Tutto chiaro dal primo momento della guerra

Il 24 febbraio, giorno dell'attacco russo all'Ucraina, era tutto piuttosto chiaro: c'era un aggredito, l'Ucraina, e c'era un aggressore, la Russia

Tutto chiaro dal primo momento della guerra

Il 24 febbraio, giorno dell'attacco russo all'Ucraina, era tutto piuttosto chiaro: c'era un aggredito, l'Ucraina, e c'era un aggressore, la Russia. A spiegare le ragioni della guerra aveva provveduto lo stesso Putin nel lontano 2007, quando, intervenendo alla Conferenza sulla sicurezza di Monaco, mise candidamente in chiaro il proprio disegno: far rivivere l'impero russo, accedere al rango di superpotenza, contenere la diffusione della democrazia tra gli Stati ex sovietici, contrapporsi all'Occidente e ai suoi principi liberali. Non si può dire che Vladimir Putin abbia mentito, va detto che nessun governo occidentale lo ha preso sul serio. Il 24 febbraio tutto si prestava ad una lettura eminentemente (geo)politica. Poi, a confondere le già labili idee dei politici sono arrivati gli intellettuali: gli storici, i sociologi, i giuristi, i giornalisti «anticonformisti» Da quel momento ciò che appariva chiaro si è fatto opaco e la determinazione nel distinguere il male dal bene si è fatta relativa.

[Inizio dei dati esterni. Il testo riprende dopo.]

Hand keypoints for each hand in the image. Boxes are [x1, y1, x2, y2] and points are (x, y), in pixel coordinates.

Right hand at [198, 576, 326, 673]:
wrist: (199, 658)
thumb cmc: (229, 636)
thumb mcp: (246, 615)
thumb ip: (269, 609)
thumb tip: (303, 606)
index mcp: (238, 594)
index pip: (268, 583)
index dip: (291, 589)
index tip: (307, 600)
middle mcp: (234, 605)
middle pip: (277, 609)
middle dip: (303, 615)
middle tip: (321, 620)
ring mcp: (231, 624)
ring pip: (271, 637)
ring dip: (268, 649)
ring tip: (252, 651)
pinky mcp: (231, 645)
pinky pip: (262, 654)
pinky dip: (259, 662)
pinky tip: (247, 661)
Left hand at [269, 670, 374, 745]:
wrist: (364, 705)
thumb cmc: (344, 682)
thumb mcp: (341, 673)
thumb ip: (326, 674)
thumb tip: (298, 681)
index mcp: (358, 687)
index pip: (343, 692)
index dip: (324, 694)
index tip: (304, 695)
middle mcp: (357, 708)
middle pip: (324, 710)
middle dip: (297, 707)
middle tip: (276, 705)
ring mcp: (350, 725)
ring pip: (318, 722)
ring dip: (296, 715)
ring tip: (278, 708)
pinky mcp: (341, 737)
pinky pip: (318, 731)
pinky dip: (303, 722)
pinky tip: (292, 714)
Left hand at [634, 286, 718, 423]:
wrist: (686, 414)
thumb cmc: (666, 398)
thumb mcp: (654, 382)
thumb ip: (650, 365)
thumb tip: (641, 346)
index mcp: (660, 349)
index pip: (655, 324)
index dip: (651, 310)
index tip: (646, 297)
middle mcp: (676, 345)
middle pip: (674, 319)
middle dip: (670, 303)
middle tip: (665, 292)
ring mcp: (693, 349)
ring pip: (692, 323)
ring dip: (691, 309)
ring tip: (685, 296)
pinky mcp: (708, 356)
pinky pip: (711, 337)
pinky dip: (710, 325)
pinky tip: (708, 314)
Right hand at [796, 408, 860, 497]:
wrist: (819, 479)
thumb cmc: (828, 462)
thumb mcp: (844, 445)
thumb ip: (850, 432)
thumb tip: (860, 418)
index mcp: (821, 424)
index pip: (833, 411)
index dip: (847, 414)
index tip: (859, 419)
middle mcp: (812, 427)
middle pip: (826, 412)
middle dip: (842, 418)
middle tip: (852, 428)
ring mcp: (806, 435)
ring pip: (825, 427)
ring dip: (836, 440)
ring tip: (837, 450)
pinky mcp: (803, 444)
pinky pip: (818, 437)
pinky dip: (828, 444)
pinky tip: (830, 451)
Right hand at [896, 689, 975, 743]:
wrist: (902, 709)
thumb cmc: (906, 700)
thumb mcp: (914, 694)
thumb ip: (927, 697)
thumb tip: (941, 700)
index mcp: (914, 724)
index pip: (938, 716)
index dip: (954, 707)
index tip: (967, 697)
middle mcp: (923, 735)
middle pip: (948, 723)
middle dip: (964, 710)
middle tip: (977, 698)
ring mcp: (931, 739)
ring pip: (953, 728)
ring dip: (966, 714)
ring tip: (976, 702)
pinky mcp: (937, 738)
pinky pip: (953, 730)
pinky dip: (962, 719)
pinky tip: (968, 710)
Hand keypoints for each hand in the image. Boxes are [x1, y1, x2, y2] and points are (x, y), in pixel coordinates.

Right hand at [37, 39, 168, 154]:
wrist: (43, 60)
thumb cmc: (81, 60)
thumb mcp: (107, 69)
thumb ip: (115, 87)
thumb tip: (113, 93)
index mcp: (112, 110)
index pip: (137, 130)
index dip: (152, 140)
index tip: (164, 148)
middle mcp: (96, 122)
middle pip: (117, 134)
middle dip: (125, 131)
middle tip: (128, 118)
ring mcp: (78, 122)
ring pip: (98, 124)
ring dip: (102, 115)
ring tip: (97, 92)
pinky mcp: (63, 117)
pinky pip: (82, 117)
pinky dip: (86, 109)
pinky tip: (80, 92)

Qualcuno ha detto che la Russia ha doverosamente reagito all'incombere della Nato, come se aderire all'Alleanza atlantica o all'Unione europea non fossero libere e legittime scelte di uno Stato sovrano ma intollerabili provocazioni dell'Occidente. Come se l'indiscutibile umiliazione subita dalla Germania col Trattato di Versailles potesse giustificare l'Olocausto e la volontà di potenza di Hitler. Molti hanno invocato l'intervento dell'Onu, come se la Russia non avesse diritto di veto su ogni determinazione delle Nazioni Unite. Moltissimi hanno evocato il giudizio della Corte penale internazionale, che pure non è stata riconosciuta né dalla Russia, né dall'Ucraina e neppure dagli Stati Uniti. Allora «una Norimberga», hanno rilanciato. Anche in questo caso trascurando un particolare non insignificante: per processare qualcuno bisogna averlo tratto in arresto e per arrestare Vladimir Putin bisognerebbe vincere una guerra che, a differenza di quel che accadde con Milosevic, nessuno ha voglia di combattere.

Sono solo strepiti retorici, dunque. Mentre a ben guardare la questione politica era e resta fin troppo chiara. Così come l'Impero cinese minaccia l'Occidente con la forza del denaro, l'Impero russo lo sfida con la forza delle armi.

È evidente che siamo in gioco, è evidente con che squadra giocare. Storia e valori fanno di noi il cuore dell'Occidente, siamo soci fondatori del club europeo e la Nato, per quanto inefficace e impolitica possa sembrarci, è la nostra tazza di tè.